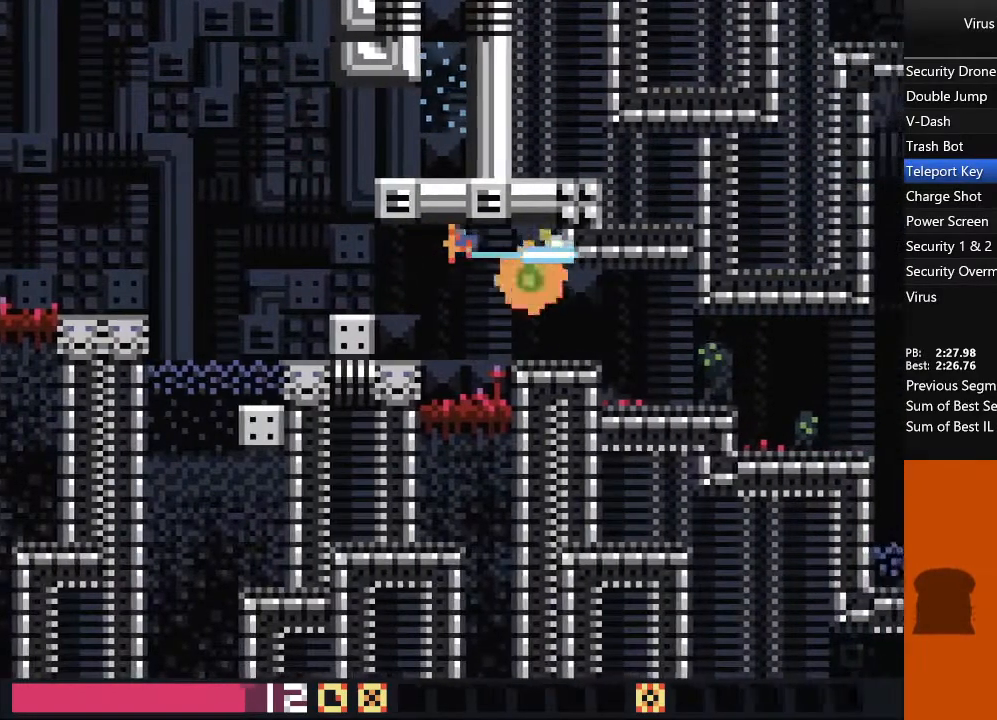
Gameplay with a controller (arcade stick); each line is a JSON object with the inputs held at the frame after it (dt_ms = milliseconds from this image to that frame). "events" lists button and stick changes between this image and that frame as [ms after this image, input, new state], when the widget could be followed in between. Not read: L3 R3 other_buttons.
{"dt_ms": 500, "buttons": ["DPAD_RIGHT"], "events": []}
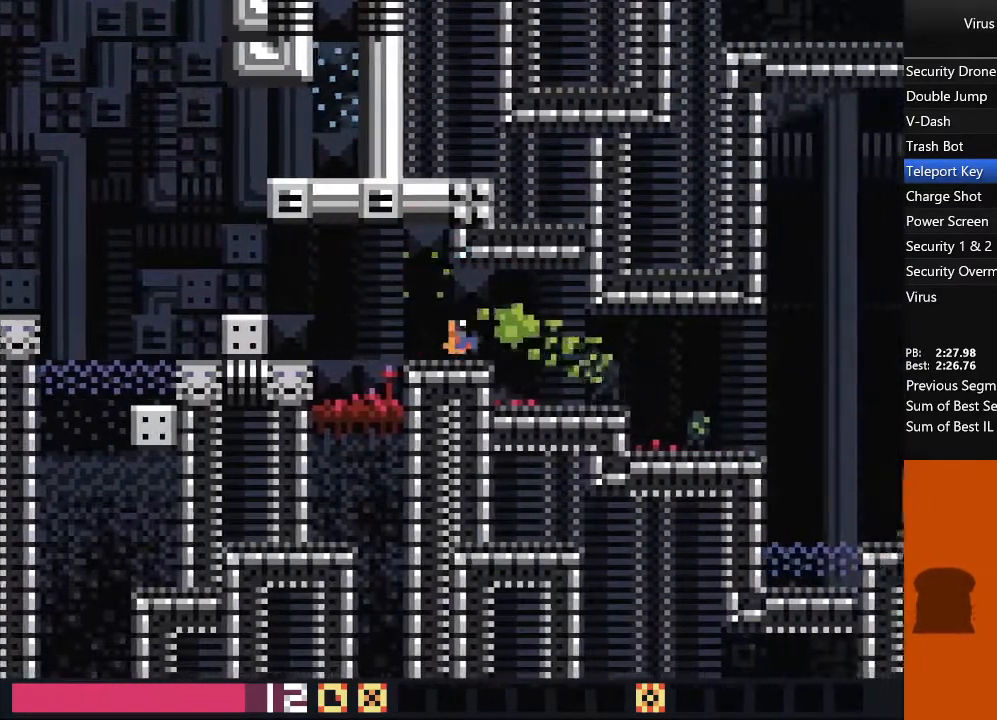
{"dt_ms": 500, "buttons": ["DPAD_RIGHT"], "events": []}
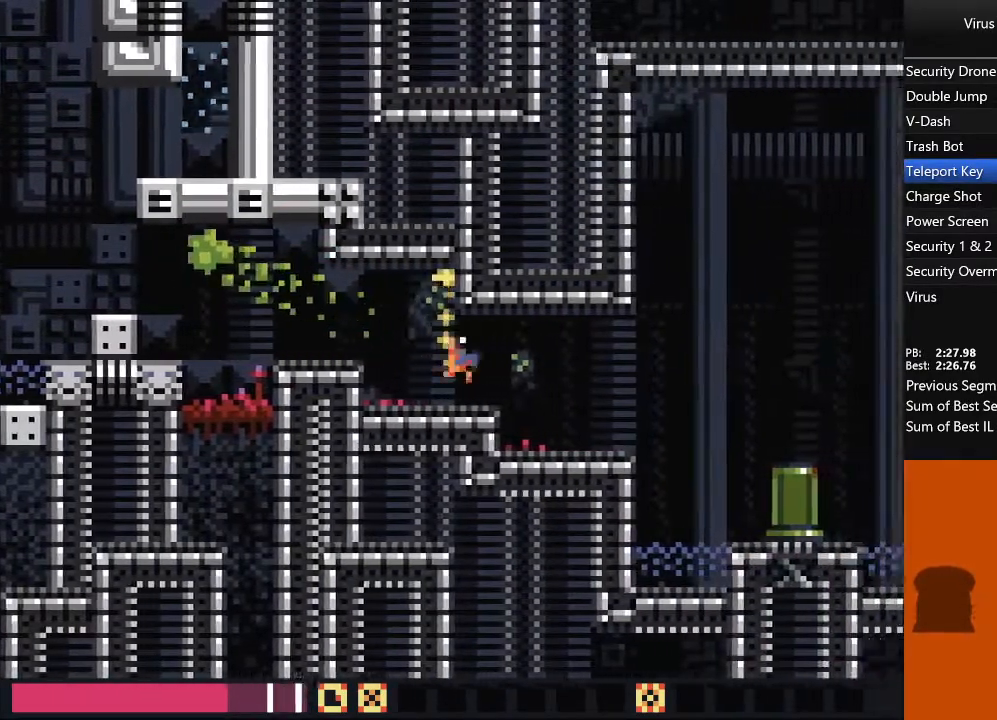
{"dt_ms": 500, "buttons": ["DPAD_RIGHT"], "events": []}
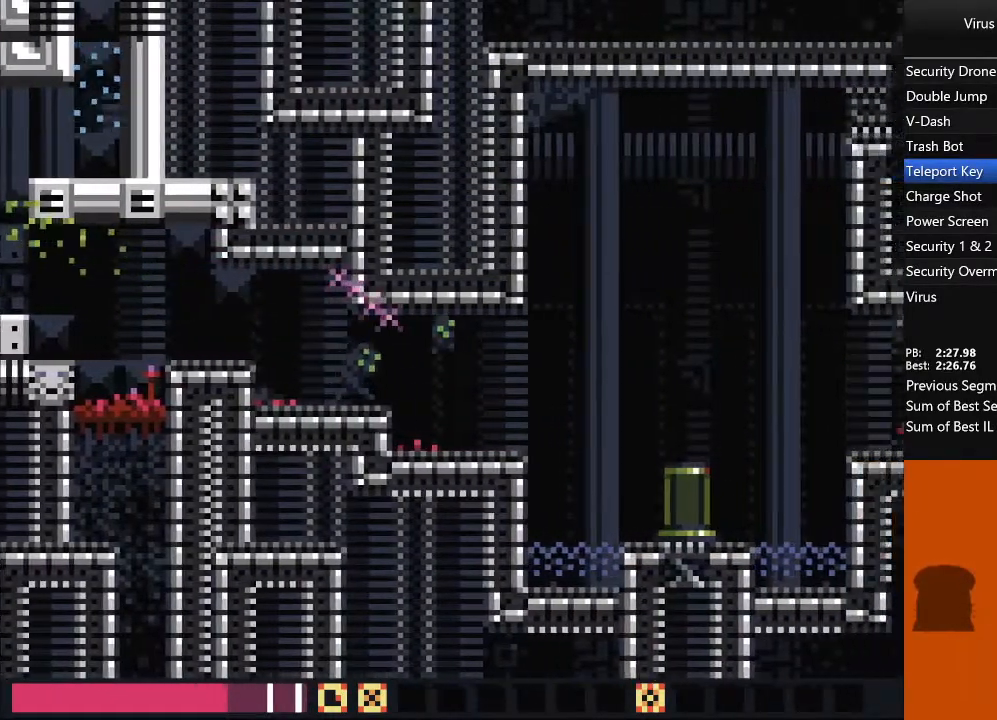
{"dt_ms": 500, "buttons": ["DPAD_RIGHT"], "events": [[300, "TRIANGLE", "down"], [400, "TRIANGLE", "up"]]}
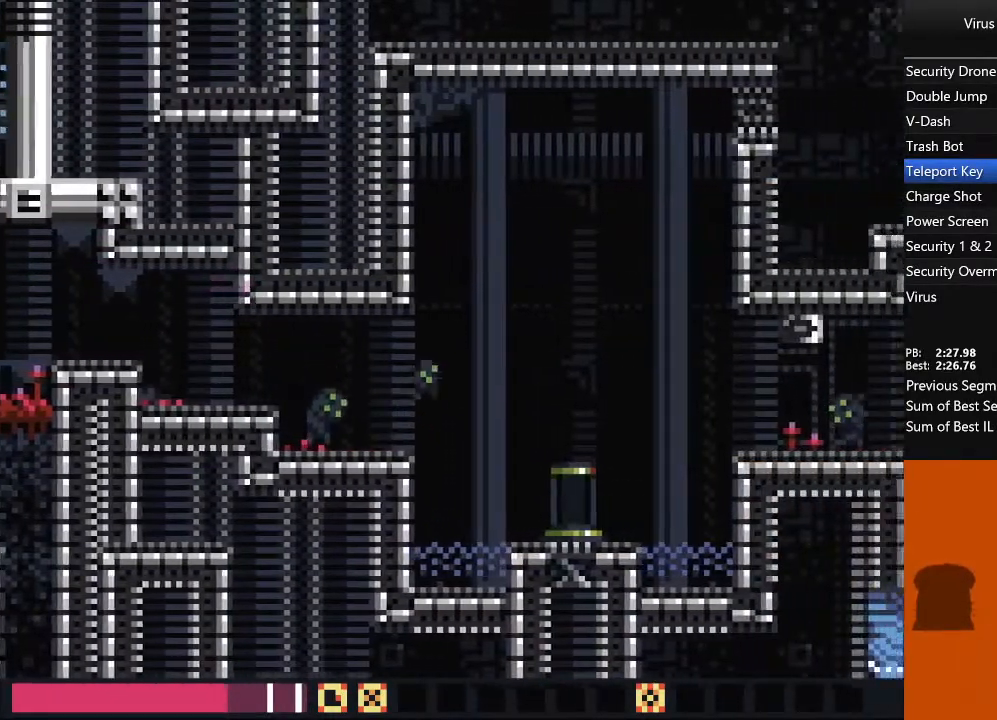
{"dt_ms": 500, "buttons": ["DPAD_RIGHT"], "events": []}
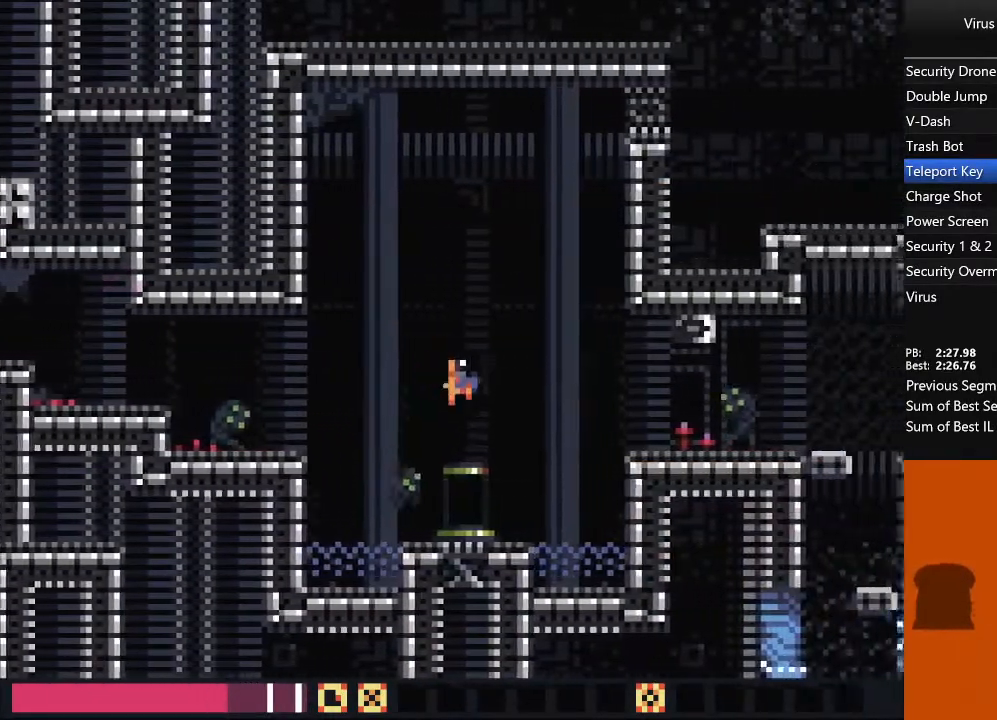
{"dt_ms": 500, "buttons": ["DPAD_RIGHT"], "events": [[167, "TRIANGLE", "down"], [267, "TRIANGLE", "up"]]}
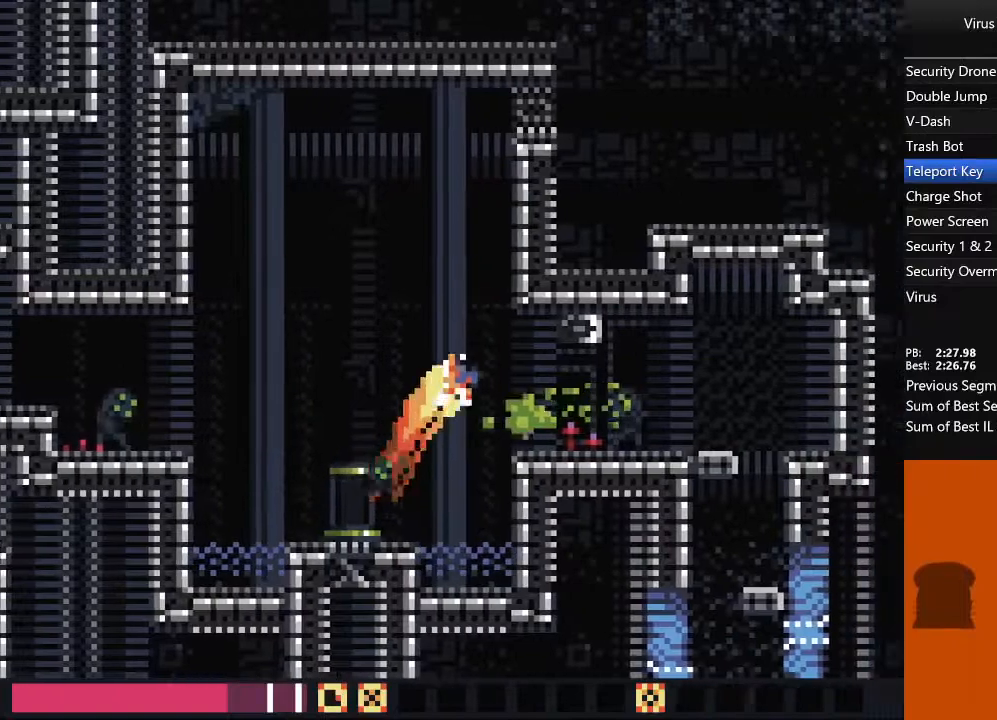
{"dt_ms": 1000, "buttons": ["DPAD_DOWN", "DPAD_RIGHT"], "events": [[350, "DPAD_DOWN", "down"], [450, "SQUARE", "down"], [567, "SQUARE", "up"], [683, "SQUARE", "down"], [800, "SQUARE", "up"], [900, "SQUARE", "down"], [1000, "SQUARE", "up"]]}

◆ ◆ ◆ ◆

Could you copy every line from the records that has "TRIANGLE" in it?

### Solution for this problem
{"dt_ms": 500, "buttons": ["DPAD_RIGHT"], "events": [[300, "TRIANGLE", "down"], [400, "TRIANGLE", "up"]]}
{"dt_ms": 500, "buttons": ["DPAD_RIGHT"], "events": [[167, "TRIANGLE", "down"], [267, "TRIANGLE", "up"]]}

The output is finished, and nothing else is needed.